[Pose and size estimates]
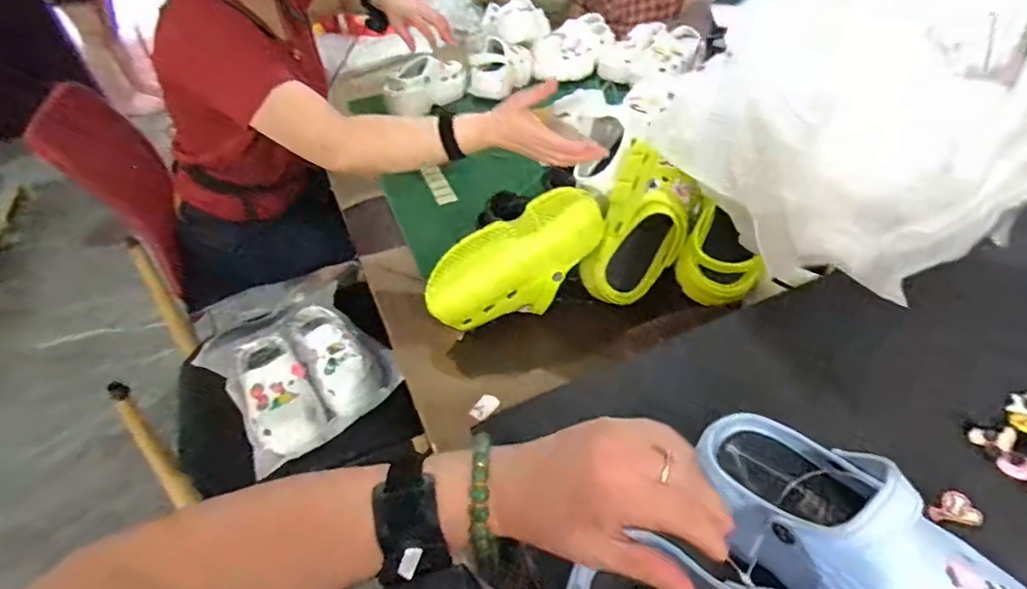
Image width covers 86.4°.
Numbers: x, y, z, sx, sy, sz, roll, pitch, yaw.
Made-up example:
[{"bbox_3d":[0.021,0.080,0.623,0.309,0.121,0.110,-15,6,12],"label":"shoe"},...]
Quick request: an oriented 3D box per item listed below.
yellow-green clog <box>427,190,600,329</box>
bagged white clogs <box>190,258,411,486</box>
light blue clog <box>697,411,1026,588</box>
[{"bbox_3d":[0.010,-0.042,0.781,0.264,0.131,0.098,-36,30,8],"label":"yellow-green clog"},{"bbox_3d":[-0.401,0.121,1.028,0.320,0.096,0.377,-23,44,-19],"label":"bagged white clogs"},{"bbox_3d":[0.232,0.158,0.354,0.090,0.104,0.244,-25,47,-20],"label":"light blue clog"}]

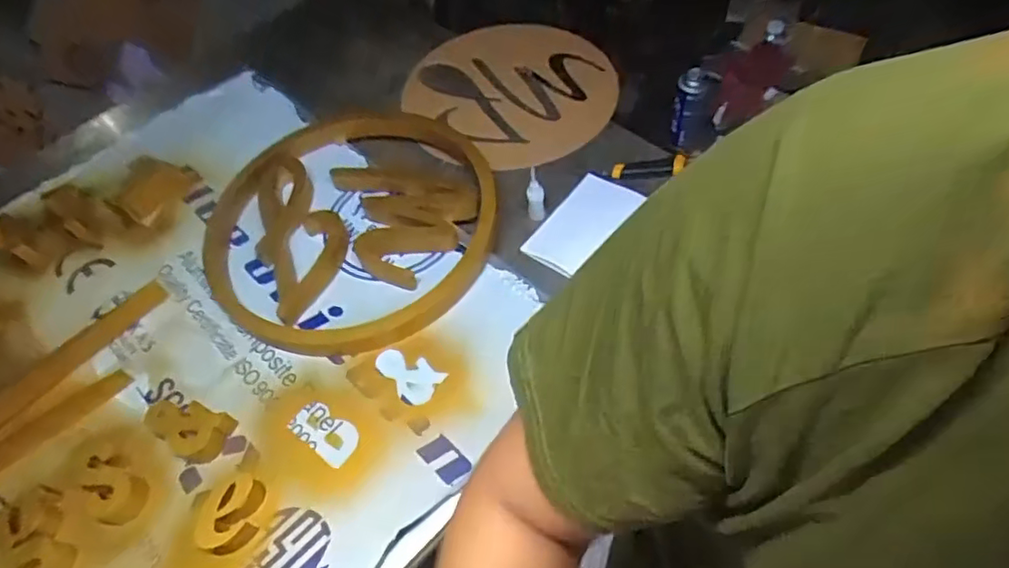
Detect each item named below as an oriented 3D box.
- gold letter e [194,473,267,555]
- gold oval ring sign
[{"bbox_3d":[-0.353,0.291,0.765,0.070,0.033,0.096,-4,56,3],"label":"gold letter e"},{"bbox_3d":[-0.262,-0.119,1.040,0.524,0.050,0.503,-41,62,-20],"label":"gold oval ring sign"}]

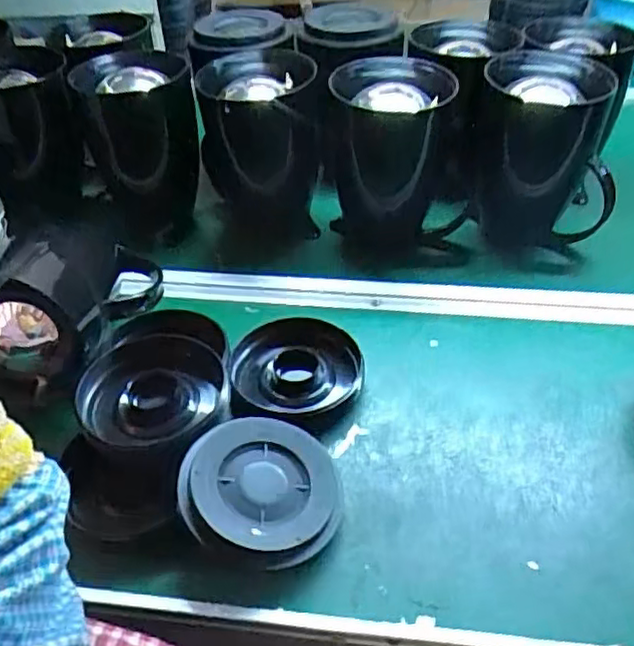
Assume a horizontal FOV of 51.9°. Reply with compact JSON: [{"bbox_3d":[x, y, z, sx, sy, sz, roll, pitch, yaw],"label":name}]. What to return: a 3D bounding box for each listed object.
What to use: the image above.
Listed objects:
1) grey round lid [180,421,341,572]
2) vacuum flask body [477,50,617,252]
[{"bbox_3d":[-0.041,0.123,0.487,0.117,0.015,0.117,9,45,-9],"label":"grey round lid"},{"bbox_3d":[0.259,-0.203,0.743,0.144,0.183,0.150,9,43,12],"label":"vacuum flask body"}]

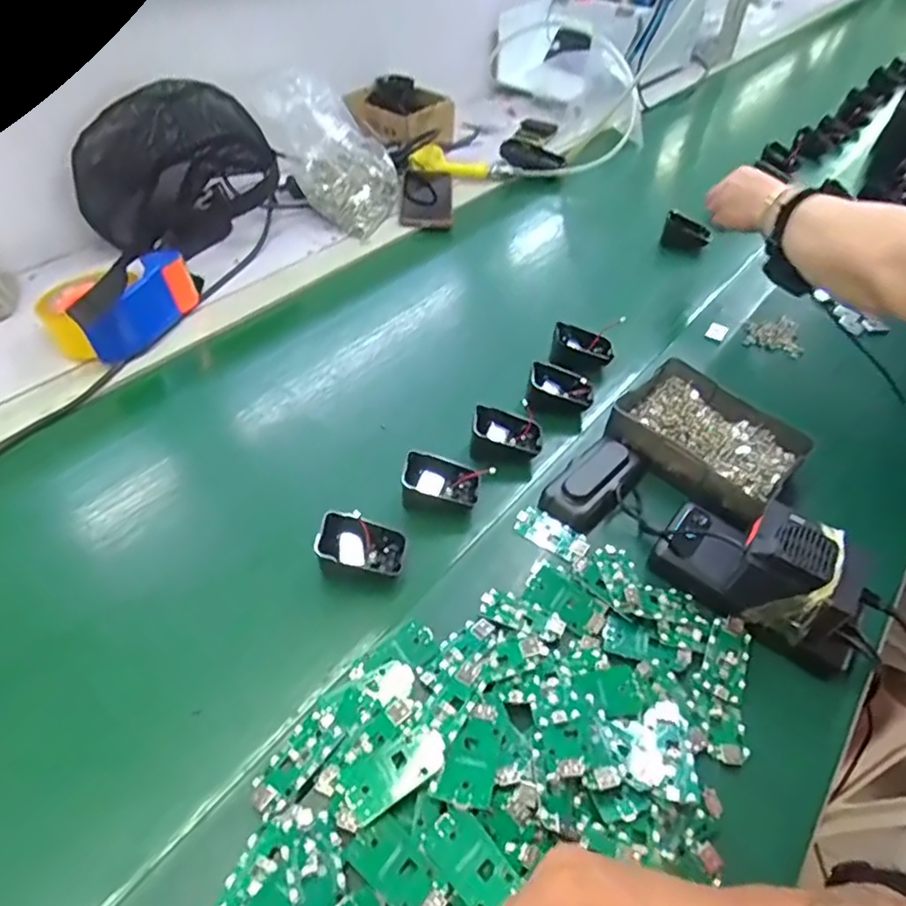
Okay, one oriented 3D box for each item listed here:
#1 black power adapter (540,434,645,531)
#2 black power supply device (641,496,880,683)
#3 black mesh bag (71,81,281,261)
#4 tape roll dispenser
[{"bbox_3d":[0.128,0.022,0.562,0.057,0.025,0.112,30,52,23],"label":"black power adapter"},{"bbox_3d":[0.242,0.084,0.477,0.152,0.071,0.076,31,53,24],"label":"black power supply device"},{"bbox_3d":[-0.361,-0.366,0.809,0.144,0.169,0.214,30,53,24],"label":"black mesh bag"},{"bbox_3d":[-0.360,-0.169,0.689,0.081,0.073,0.162,22,50,18],"label":"tape roll dispenser"}]

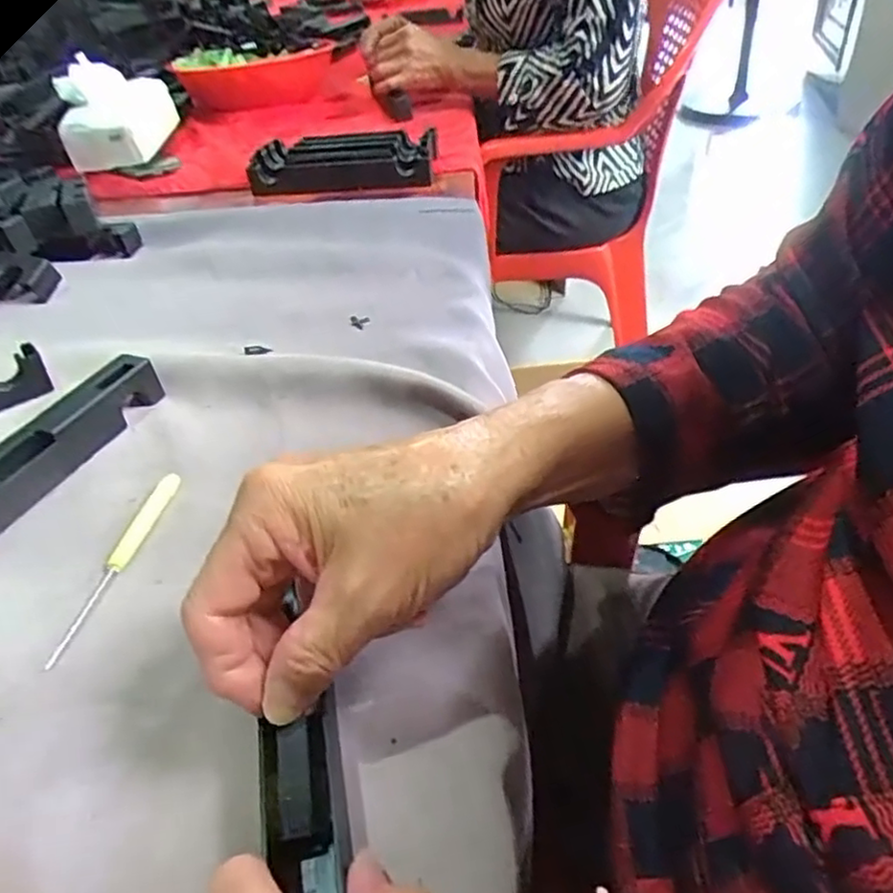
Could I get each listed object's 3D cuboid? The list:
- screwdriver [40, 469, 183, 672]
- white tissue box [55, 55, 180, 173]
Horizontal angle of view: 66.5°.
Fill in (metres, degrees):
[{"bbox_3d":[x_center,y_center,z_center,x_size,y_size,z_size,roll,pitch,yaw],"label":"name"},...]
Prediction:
[{"bbox_3d":[-0.161,0.055,0.337,0.012,0.007,0.115,0,41,10],"label":"screwdriver"},{"bbox_3d":[-0.402,-0.409,0.834,0.086,0.109,0.161,-3,40,6],"label":"white tissue box"}]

WHAT YOU ARE ASKED TO DO:
For the data above, state only how many lines include the word "below".

FINISHED TASK:
2